TASK GOAL: Each line of the records that holds "entities" should be shown in full.

ENTRIES SUPPLIED:
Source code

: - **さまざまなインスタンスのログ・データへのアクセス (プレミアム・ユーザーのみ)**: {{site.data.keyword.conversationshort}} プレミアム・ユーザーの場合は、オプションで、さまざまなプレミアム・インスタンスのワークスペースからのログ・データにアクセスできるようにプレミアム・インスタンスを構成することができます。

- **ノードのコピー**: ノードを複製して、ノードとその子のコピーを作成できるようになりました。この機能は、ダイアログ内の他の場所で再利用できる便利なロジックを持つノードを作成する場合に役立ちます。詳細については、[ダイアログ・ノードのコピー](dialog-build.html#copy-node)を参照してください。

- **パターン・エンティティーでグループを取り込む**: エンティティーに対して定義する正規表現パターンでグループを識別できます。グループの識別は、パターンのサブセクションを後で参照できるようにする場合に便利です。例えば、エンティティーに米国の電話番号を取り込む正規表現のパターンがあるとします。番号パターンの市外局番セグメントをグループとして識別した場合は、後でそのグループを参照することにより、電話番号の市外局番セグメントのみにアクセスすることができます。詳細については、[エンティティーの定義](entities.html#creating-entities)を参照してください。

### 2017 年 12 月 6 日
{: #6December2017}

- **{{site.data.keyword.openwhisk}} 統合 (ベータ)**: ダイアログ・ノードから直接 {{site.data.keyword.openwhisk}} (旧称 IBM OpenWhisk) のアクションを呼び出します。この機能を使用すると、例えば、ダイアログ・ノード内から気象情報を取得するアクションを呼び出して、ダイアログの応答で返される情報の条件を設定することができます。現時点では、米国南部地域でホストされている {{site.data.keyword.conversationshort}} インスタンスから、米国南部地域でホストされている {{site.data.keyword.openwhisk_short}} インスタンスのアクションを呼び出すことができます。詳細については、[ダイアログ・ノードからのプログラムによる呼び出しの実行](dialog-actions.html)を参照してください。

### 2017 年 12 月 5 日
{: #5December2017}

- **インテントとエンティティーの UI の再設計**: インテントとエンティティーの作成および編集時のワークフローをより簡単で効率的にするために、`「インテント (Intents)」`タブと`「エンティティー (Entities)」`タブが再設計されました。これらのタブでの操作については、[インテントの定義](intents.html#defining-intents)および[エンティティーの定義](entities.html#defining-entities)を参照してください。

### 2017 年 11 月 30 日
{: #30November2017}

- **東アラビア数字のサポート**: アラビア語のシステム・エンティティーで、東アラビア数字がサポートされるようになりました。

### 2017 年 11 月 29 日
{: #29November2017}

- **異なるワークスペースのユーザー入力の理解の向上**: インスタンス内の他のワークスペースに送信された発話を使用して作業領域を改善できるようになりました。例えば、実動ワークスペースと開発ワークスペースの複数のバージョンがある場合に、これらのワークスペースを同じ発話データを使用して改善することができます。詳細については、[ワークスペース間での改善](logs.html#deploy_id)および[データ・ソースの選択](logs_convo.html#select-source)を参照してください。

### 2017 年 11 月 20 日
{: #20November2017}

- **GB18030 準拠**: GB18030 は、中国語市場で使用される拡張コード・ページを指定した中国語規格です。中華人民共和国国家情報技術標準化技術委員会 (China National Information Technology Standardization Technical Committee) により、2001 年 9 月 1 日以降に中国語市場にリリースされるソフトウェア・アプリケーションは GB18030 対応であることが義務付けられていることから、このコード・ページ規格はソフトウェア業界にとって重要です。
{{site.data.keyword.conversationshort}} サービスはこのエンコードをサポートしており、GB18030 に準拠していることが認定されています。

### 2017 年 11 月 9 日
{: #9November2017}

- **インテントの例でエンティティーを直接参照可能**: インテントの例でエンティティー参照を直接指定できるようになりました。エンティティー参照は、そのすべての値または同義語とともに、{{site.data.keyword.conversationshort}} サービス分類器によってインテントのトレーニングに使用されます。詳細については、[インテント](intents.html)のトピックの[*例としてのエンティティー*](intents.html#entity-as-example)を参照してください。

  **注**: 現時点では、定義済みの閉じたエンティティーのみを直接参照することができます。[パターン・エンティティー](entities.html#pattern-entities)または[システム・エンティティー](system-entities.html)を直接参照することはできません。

RESULT:
- **パターン・エンティティーでグループを取り込む**: エンティティーに対して定義する正規表現パターンでグループを識別できます。グループの識別は、パターンのサブセクションを後で参照できるようにする場合に便利です。例えば、エンティティーに米国の電話番号を取り込む正規表現のパターンがあるとします。番号パターンの市外局番セグメントをグループとして識別した場合は、後でそのグループを参照することにより、電話番号の市外局番セグメントのみにアクセスすることができます。詳細については、[エンティティーの定義](entities.html#creating-entities)を参照してください。
- **インテントとエンティティーの UI の再設計**: インテントとエンティティーの作成および編集時のワークフローをより簡単で効率的にするために、`「インテント (Intents)」`タブと`「エンティティー (Entities)」`タブが再設計されました。これらのタブでの操作については、[インテントの定義](intents.html#defining-intents)および[エンティティーの定義](entities.html#defining-entities)を参照してください。
  **注**: 現時点では、定義済みの閉じたエンティティーのみを直接参照することができます。[パターン・エンティティー](entities.html#pattern-entities)または[システム・エンティティー](system-entities.html)を直接参照することはできません。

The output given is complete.